When you encounter a file you do not understand - explain why this is a YAML file and not markdown
When you download someone else’s skill - explain why this skill works and what could be improved
When you want to improve your repo - analyze this repository structure and suggest improvements
The prompt I run every day -
Research everything Anthropic shipped in the last 90 days. Read the top Claude Code influencers and their best posts. Compare my setup to the latest features. Tell me how to 10x my setup.Claude’s training data gets stale. This prompt forces it to find what is new and apply it to your system.

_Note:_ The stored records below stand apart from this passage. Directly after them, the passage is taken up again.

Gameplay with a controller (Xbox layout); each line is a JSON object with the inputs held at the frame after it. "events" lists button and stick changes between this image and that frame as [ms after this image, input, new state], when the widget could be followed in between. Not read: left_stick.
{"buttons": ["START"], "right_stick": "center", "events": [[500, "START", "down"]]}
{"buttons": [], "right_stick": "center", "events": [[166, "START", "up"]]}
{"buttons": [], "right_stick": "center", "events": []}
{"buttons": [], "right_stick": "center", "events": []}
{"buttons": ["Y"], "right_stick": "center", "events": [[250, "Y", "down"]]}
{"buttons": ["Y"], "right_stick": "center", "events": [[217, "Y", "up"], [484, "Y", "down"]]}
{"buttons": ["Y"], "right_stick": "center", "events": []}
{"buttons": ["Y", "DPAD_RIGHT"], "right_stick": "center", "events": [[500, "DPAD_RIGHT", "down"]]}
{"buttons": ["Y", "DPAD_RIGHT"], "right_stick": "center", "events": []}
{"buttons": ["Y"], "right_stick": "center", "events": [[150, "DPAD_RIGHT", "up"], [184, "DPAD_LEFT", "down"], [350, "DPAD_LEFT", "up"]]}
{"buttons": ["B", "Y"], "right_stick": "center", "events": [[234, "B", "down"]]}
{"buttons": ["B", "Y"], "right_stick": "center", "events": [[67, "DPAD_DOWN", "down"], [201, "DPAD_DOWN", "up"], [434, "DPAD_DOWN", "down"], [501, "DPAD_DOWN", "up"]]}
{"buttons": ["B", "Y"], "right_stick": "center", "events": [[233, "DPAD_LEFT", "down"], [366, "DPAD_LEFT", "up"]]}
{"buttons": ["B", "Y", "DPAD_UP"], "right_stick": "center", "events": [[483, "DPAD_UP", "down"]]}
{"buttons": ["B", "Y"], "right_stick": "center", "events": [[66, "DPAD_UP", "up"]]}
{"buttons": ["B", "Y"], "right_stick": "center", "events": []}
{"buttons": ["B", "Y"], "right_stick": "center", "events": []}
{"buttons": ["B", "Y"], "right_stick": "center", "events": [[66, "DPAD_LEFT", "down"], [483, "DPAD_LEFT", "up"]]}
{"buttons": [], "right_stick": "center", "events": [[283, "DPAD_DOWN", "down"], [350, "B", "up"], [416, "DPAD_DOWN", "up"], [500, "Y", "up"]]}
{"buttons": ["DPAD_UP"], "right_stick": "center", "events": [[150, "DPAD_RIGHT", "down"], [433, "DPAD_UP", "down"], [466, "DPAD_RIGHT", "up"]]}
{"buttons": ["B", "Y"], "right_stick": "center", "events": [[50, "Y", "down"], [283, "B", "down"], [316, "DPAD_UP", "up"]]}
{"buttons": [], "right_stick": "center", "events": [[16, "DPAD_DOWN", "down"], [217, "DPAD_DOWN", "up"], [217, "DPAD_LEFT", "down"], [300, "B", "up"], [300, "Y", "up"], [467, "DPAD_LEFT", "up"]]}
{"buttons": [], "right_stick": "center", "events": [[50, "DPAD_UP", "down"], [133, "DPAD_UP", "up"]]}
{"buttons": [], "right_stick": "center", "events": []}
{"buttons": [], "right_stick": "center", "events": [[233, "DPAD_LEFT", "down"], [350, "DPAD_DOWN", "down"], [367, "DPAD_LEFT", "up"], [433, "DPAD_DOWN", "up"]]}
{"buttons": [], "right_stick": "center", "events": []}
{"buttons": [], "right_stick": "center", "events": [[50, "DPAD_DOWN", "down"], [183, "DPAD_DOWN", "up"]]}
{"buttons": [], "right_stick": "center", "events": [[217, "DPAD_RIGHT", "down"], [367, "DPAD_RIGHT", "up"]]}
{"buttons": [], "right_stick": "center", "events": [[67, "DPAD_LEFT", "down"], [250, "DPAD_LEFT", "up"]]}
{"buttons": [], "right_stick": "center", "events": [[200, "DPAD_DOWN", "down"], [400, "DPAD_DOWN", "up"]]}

I covered this progression in my AI PM learning roadmap. Claude Code fluency is one of the highest-leverage skills on it.
The automation-to-learning loop
If you only have two hours this weekend, ask one question - what can I automate to free up six hours next week?
The flywheel -
Automate one task → Free up time
Use freed time to learn → Improve your repo
Better repo → More automation possible
More automation → Even more time freed
Every MCP you hook up makes the system more powerful. The rule from the episode - any core software you use daily should be connected. The limit does not exist.
Shared automations compound the flywheel across the team. A weekly customer research synthesis that posts to Slack. A PR notification command that tags the right reviewer. A metrics check that runs every morning.
Mistakes that stall progress
Giving up after day one. Building a Team OS takes weeks. You are building infrastructure, not running a prompt. Commit to 30 days.
Copying without understanding. People download skills from the internet. Do not know why they work. When they break, they cannot fix them. Always ask Claude to explain first.
Treating it as a coding tool. The most misleading name in AI. Most PM time in Claude Code is writing docs, doing analysis, building prototypes, running automations. Not writing code.
Not clearing between tasks. Type
clearwhen switching. Leftover context pollutes results.Context rot. Not updating the repo. Claude uses outdated competitive intel. Outdated metrics. The repo must be a living system that every team member updates as part of their workflow.
The terminal is not scarier than a chatbot. Once you have typed into it for an hour or two, you feel comfortable. The barrier is psychological, not technical.
The PMs who build a Team OS this quarter multiply their leverage by 10x. The PMs who keep being the bottleneck for context just made themselves the slowest person on the team.